One Up On Wall Street, by Peter Lynch
Peter Lynch is a legendary American investor, best known for being the manager of the Magellan Fund at Fidelity from 1977 to 1990. Lynch and his team turned Magellan into the best-performing mutual fund in the world by averaging an annual return of 29%.
One Up On Wall Street is not new. Published in 1989, the second and current edition is from 2000.
Although the specific stocks that Lynch uses as examples in the book are now outdated, his logic and recommendations on how to understand stocks and pick winners are solid. Also, the book is written in an enjoyable, witty style, where Lynch poses himself in foolish situations to exemplify that even professional investors may be blind to great opportunities.

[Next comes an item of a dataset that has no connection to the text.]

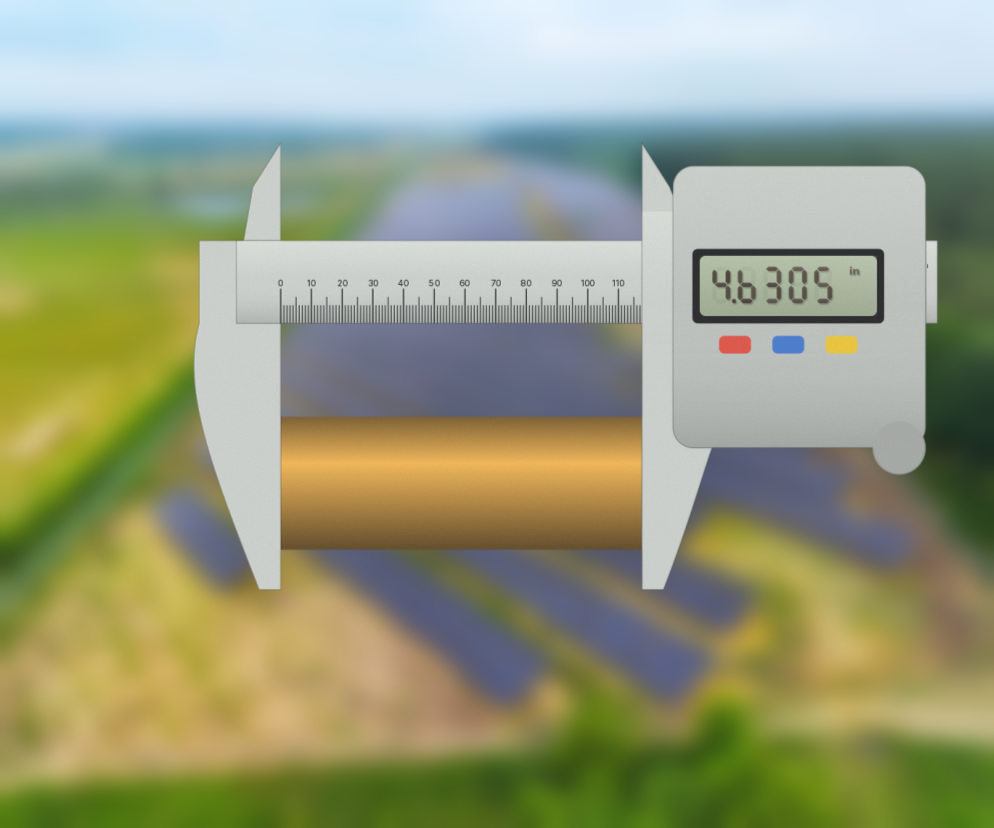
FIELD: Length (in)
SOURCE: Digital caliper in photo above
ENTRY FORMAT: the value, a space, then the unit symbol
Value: 4.6305 in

An example of Lynch's sense of humor:
The Lynch Law, closely related to the Peter Principle, states: Whenever Lynch advances, the market declines. (The latest proof came in the summer of 1987, when just after the publisher and I reached an agreement to produce this book, a high point in my career, the market lost 1,000 points in two months. I'll think twice before attempting to sell the movie rights.)
You'll have to wait until Chapters 13 and 14 for Lynch to get more specific about how to analyze a stock. I understand that all the preamble is necessary to set the correct expectations and make sure the reader and the author are on the same page regarding risks, markets ups and downs, and why you should have a solid story on why you're buying or selling.
This is a solid book If you are thinking of investing on stocks on your own.